Die Frauen erkämpfen sich ihr Recht

Wer in Zu­kunft ei­nen An­teil an der ge­mein­sa­men March oder am Ge­winn aus der Nut­zung des Ver­mö­gens ha­ben woll­te, muss­te die wich­tigs­te Be­din­gung er­fül­len: Er muss­te Land­mann und aus frei­em, al­tem Schwy­zer Ge­schlecht sein. Die OAK bil­lig­te die­ses Recht, das aber nur über die „männ­li­che Li­nie“ wei­ter­ge­ge­ben wer­den konn­te, 97 aus­ge­wähl­ten „al­ten“ Ge­schlech­tern zu. Wei­ter wur­de das Bür­ger­recht in ei­ner der 15 Ge­mein­den des Be­zir­kes Schwyz ver­langt und das 18. Al­ters­jahr muss­te er­füllt sein. Man hat in die­sem Zu­sam­men­hang des­halb auch von ei­ner „Ge­schlech­ter-Kor­po­ra­ti­on“ ge­spro­chen. Die Auf­nah­me der Frau­en als gleich­be­rech­tig­te Kor­po­ra­ti­ons­bür­ge­rin­nen durch die aus­ser­or­dent­li­che Ober­all­meind-Ge­mein­de er­folg­te am 2. Mai 1993.

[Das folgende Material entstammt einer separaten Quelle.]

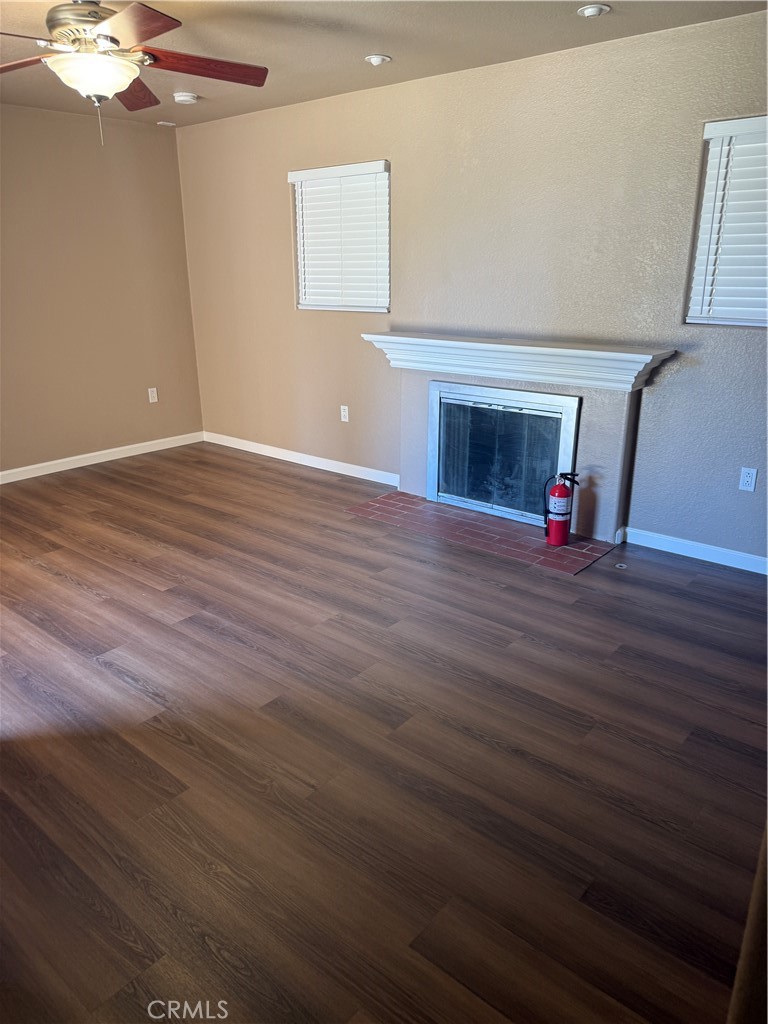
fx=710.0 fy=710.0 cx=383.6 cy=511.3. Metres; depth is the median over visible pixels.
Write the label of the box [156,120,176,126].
ceiling vent
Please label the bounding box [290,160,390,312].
window
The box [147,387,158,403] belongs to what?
wall socket
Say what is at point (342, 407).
wall socket
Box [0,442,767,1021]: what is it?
floor
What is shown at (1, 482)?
baseboard
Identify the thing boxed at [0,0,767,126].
ceiling
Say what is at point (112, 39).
ceiling fan
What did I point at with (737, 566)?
baseboard
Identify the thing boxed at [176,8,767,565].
back wall
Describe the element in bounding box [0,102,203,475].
left wall
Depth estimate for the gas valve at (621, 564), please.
3.62 m
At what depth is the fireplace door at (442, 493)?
4.20 m
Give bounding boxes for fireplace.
[360,333,680,540]
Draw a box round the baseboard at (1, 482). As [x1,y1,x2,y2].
[0,432,203,483]
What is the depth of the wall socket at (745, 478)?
3.48 m
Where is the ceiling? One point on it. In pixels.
(355, 50)
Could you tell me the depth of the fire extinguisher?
3.77 m
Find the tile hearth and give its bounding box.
[347,491,613,575]
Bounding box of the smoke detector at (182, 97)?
[172,91,197,104]
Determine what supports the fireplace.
attached to the back wall at (667, 384)
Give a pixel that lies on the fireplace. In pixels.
(610, 442)
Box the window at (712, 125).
[685,114,767,328]
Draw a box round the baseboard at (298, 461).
[203,431,398,485]
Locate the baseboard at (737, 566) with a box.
[618,525,767,575]
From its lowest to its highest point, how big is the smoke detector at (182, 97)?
0.044 m
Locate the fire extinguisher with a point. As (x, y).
(558, 495)
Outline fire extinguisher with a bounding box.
[543,471,580,545]
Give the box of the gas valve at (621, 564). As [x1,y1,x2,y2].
[614,562,627,568]
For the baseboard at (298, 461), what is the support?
attached to the back wall at (667, 384)
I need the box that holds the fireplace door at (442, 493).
[427,380,580,526]
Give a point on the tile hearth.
(431, 508)
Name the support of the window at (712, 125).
in the back wall at (667, 384)
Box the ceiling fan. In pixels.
[0,0,268,142]
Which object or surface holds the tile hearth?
on the floor
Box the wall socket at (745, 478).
[739,467,757,492]
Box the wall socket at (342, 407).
[340,405,349,422]

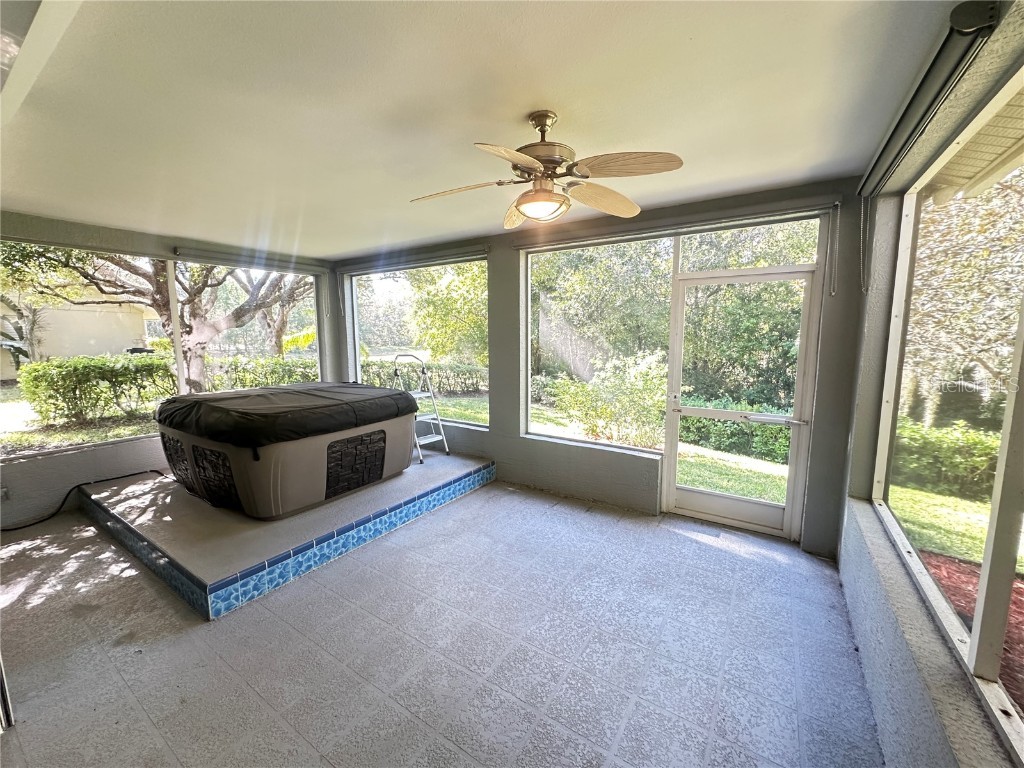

Im Jah­re 2004 ha­ben ei­ni­ge Frau­en ei­ner rei­chen, dörf­li­chen Ge­nos­sa­me beim Re­gie­rungs­rat we­gen „Nicht­ein­hal­tung des Gleich­be­rech­ti­gungs­ar­ti­kel­s“ in den Ge­nos­sa­me­sta­tu­ten Kla­ge ein­ge­reicht und ver­langt, dass auch weib­li­che Per­so­nen das Recht der Wei­ter­ga­be der Mit­glied­schaft ha­ben müs­sen. Nach­dem der Re­gie­rungs­rat die Kla­ge ab­ge­wie­sen hat, wur­de die­se durch die Be­schwer­de­füh­re­rin­nen an das Ver­wal­tungs­ge­richt wei­ter­ge­zo­gen. Das Ver­wal­tungs­ge­richt und im Jah­re 2006 das Bun­des­ge­richt ha­ben den Klä­ge­rin­nen Recht zu­ge­spro­chen. Ge­stützt auf die­sen Ent­scheid muss­ten auch die Sta­tu­ten der OAK die­ser neu­en Rechts­spre­chung an­ge­passt wer­den. In sei­nem Ur­teil hält die höchs­te Ge­richts­in­stanz der Schweiz fest, dass in Zu­kunft auch die „weib­li­che Li­nie“ das Recht der Mit­glied­schaft wei­ter­ge­ben kann. Die­ses neue Auf­nah­me­kri­te­ri­um der OAK Schwyz, dass die di­rek­te Ab­stam­mung von ei­nem männ­li­chen oder weib­li­chen Kor­po­ra­ti­ons­mit­glied ver­langt, gilt des­halb seit dem 1. Ja­nu­ar 2006. Die­ser Ent­scheid muss­te an­schlies­send auch von den dörf­li­chen Ge­nos­sa­men um­ge­setzt wer­den.

Wichtiger Partner für die Entwicklung der Region

Seit dem Erreichen der Selbständigkeit 1882 wurden mehr als 250'000 m2 Land an die öffentliche Hand für bauliche Zwecke veräussert oder zur Verfügung gestellt. Dazu kommen noch umfangreiche Verkäufe an Private, was für die Entwicklung der Gemeinde Ingenbohl von entscheidender Bedeutung war. Diese Landverkäufe konnten bis zum Jahre 1991 durch getätigte Landzukäufe meistens ausgeglichen werden. In den letzten 40 Jahren wurde der Geschäftsbereich der Genossame Ingenbohl durch den Bau und den Kauf von Häusern diversifiziert, sodass heute ein ansehnlicher Gesamtbesitz mit einem guten Ertrag vorhanden ist. Land, das nicht für bauliche Zwecke genutzt wird, kann von den in der Gemeinde ansässigen Bauern zu günstigen Bedingungen als Pachtland benutzt werden. Diese landwirtschaftlich genutzte Fläche beträgt mehr als 367`875 m2. Somit kann gesagt werden, dass die Genossame Ingenbohl einen wesentlichen Beitrag für die Entwicklung und das Gedeihen der Gemeinde Ingenbohl geleistet hat und das auch heute noch tut.